[MD] Know-how

Steven Peterson peterson.steve at gmail.com
Fri May 7 05:07:37 PDT 2010


Hi Matt, All

I like this distinction between knowledge-that and knowledge-how and
not just because it has to do with beavers. Do you think that
knowledge-that versus knowledge-how can be used to distinquish between
intellectual patterns and other types of patterns? Is knowledge-how
ever intellectual or always biological or social?

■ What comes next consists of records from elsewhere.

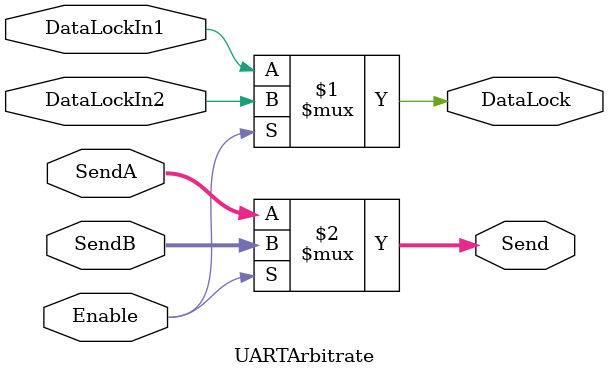
<source format=v>
`timescale 1ns/1ps

module UARTArbitrate
(
    DataLockIn1, DataLockIn2, DataLock, 
	 SendA, SendB, Send,
	 Enable
);
    //Parameters
	 
	 //Define
	 
	 input Enable;
	 input DataLockIn1, DataLockIn2;
	 input [7:0] SendA;
	 input [7:0] SendB;
	 
	 output DataLock;
	 output [7:0] Send;
	 
	 assign DataLock = Enable? DataLockIn2 : DataLockIn1;
	 assign Send = Enable? SendB : SendA;
	 
endmodule

</source>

Is knowledge-that
ever other than intellectual?

Best,
Steve



On Thu, May 6, 2010 at 9:18 PM, Matt Kundert
<pirsigaffliction at hotmail.com> wrote:
>
> For fuckheads who like Rorty and beavers and think that Rorty has a bias towards language over non-linguistic experience, I present this passage talking about the distinction between propositional knowing-that and nonlinguistic know-how (with beavers):
>
> "If I understand [Barry] Allen's project, he thinks that we shall only understand 'the value of knowledge, its ecological singularity, the inextricability of its and our flourishing' better than the Greeks did if we set conversation in the context of the production of artifacts and skills.  Such understanding will, Allen believes, be blocked as long as we say, as I did, that 'conversation is the ultimate context in which knowledge should be understood.'  I should be happy to change 'knowledge' to 'knowledge-that' in that over-ambitious remark, but this would not eliminate my differences with Allen.  For I do not see that there is anything about the value of knowledge and its ecological singularity that we do not already sufficiently understand.
>
> "In particular, I do not see why we need to draw any line between the knowing animals and the non-knowing animals other than the line between the sentence-wielding knowers-that and the non-sentence-wielders who only know how.
>
> "Allen seems to want the former sort of line, for he says that plants...do not know how to photosynthesize.  Presumably he would also deny that beavers know how to build dams, for he suggests that 'knowledge is as uniquely human as our neurology.'  Admiring the beavers as I do, I cannot see anything especially human about knowing how to get things done.  Attributing knowledge-that, on the other hand, seems useful only when explaining ourselves, and perhaps our computers.  We attribute knowledge-how wherever telic description seems appropriate, but knowledge-that only when intentional description does."